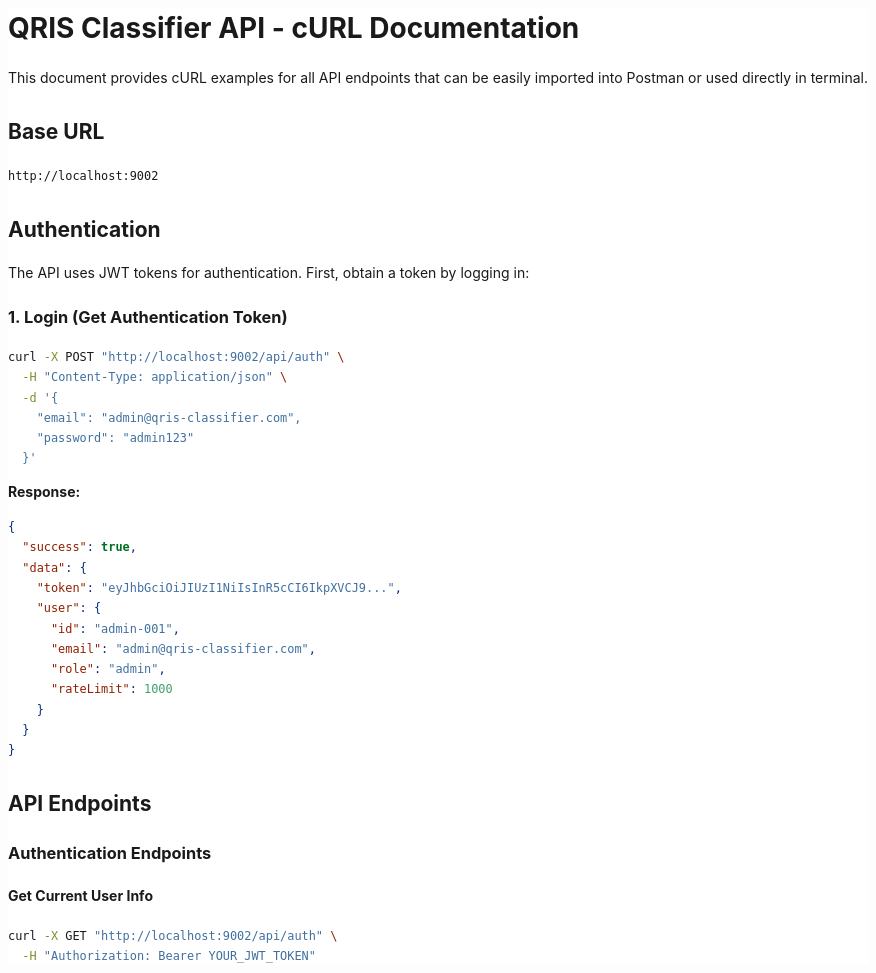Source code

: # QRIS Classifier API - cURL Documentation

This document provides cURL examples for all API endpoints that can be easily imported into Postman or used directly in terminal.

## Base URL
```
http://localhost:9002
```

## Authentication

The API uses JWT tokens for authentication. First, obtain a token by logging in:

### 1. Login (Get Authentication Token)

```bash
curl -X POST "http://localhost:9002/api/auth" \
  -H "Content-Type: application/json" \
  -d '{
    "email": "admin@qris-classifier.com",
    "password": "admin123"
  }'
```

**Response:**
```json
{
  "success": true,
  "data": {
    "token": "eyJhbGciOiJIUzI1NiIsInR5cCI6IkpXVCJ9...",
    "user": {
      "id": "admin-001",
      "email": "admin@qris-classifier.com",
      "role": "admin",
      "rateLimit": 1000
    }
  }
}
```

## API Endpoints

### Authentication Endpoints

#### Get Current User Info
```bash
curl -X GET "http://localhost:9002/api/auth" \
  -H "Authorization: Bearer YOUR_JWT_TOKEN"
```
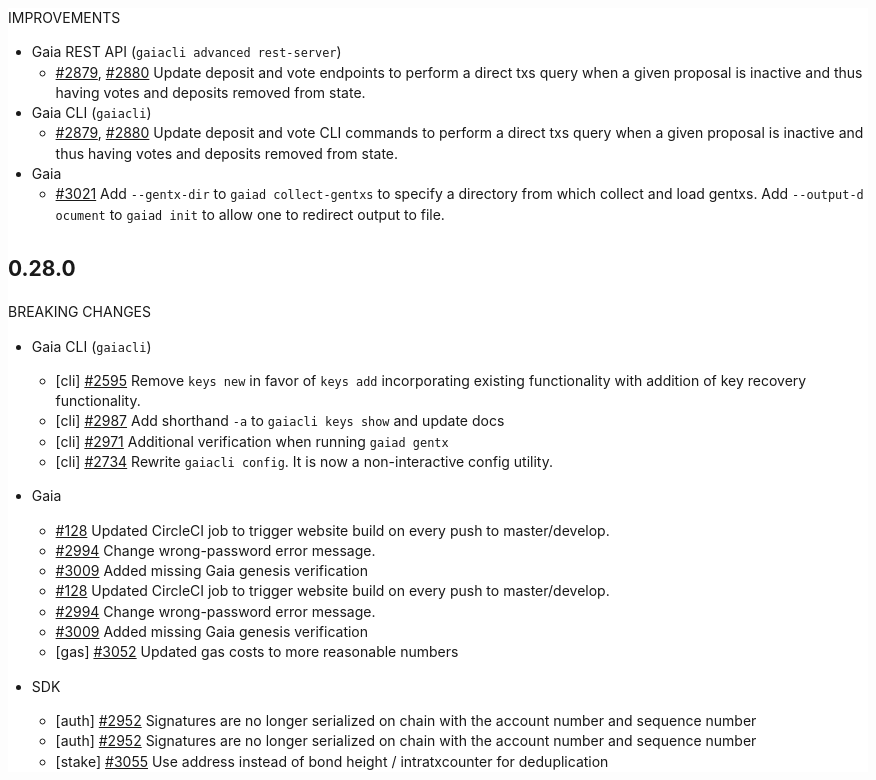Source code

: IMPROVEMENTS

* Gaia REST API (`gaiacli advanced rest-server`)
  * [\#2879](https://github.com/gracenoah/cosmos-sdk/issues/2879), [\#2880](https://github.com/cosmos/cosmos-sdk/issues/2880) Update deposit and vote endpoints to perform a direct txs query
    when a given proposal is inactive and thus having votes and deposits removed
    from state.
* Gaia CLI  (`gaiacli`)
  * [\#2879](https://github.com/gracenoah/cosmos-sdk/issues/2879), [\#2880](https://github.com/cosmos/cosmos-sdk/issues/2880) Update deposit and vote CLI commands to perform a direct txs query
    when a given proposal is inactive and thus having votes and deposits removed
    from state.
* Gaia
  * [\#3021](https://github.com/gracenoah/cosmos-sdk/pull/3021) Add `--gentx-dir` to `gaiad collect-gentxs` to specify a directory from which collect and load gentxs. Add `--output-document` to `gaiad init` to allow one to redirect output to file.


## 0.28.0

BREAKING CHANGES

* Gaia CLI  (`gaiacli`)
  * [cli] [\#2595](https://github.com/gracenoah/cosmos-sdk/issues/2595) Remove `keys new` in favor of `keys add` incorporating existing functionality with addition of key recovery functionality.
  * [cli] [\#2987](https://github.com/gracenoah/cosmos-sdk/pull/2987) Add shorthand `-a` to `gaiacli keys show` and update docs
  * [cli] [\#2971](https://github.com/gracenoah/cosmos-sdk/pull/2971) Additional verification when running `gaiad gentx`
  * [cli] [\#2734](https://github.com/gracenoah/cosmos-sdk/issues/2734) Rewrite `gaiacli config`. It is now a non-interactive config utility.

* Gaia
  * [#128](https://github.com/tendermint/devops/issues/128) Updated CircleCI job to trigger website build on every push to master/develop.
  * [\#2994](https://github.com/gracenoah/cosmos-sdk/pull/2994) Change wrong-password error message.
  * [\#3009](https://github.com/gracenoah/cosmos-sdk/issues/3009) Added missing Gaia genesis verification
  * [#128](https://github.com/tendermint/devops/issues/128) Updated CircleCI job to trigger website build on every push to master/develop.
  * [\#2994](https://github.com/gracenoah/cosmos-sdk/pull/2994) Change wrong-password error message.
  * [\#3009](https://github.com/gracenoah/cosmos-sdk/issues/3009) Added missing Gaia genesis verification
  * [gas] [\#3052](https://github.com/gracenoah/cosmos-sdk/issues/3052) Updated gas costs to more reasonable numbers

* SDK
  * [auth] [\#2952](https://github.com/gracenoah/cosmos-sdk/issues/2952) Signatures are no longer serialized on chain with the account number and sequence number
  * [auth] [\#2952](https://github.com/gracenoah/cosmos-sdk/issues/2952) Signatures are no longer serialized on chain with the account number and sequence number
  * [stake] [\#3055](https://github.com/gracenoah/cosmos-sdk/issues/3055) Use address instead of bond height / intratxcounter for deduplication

◆ ◆ ◆ ◆ ◆

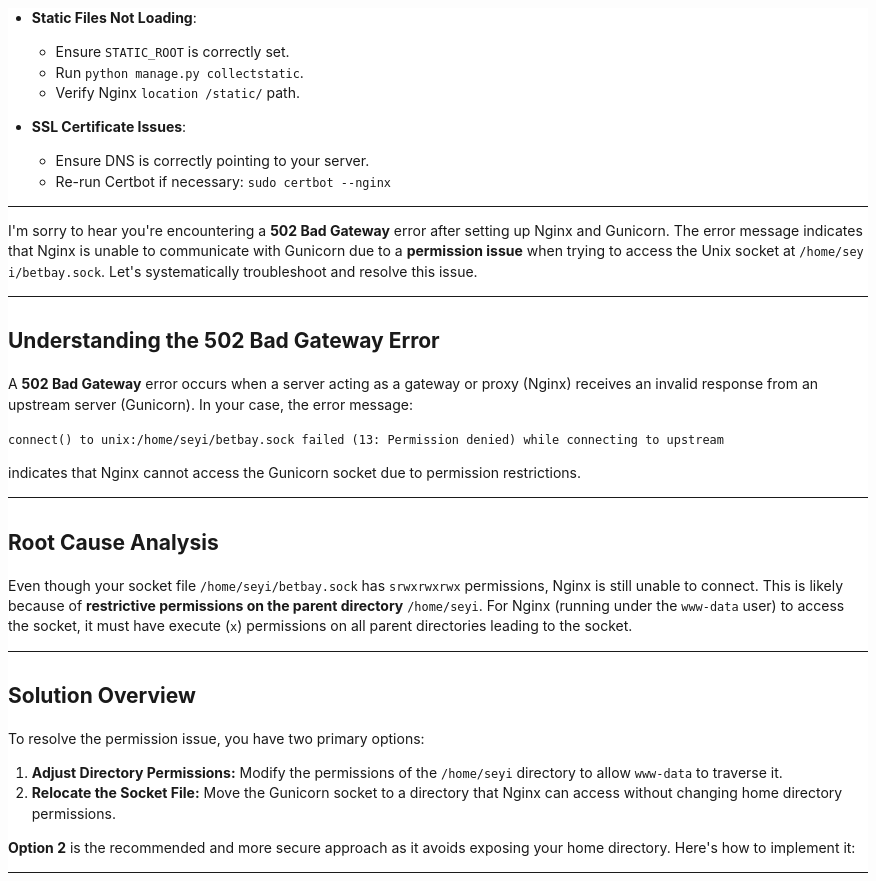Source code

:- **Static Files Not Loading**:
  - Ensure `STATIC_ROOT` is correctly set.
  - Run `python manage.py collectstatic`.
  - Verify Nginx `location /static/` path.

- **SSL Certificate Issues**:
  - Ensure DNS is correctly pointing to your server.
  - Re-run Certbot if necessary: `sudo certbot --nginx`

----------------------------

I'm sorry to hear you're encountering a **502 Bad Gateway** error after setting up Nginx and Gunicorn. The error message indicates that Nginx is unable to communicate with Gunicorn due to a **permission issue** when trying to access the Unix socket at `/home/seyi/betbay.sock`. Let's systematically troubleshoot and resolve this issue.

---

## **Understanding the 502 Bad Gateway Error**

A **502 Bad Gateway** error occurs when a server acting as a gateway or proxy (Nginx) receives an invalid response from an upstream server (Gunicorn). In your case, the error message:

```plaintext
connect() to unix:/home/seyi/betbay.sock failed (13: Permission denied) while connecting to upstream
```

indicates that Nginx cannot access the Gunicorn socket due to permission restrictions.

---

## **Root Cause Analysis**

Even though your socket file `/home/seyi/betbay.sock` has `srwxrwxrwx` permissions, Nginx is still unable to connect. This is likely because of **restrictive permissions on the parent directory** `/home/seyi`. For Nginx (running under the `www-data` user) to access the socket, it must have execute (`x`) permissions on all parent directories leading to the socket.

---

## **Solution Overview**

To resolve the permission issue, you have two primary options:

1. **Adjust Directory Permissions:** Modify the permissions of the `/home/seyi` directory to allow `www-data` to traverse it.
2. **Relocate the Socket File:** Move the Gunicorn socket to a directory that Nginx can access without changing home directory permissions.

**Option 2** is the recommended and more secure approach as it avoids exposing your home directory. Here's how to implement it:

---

◆ ◆ ◆ ◆ ◆

**What you need to do**
Whenever a line of the data includes "gaiad", copy that line.

**Task answer**
  * [\#3021](https://github.com/gracenoah/cosmos-sdk/pull/3021) Add `--gentx-dir` to `gaiad collect-gentxs` to specify a directory from which collect and load gentxs. Add `--output-document` to `gaiad init` to allow one to redirect output to file.
  * [cli] [\#2971](https://github.com/gracenoah/cosmos-sdk/pull/2971) Additional verification when running `gaiad gentx`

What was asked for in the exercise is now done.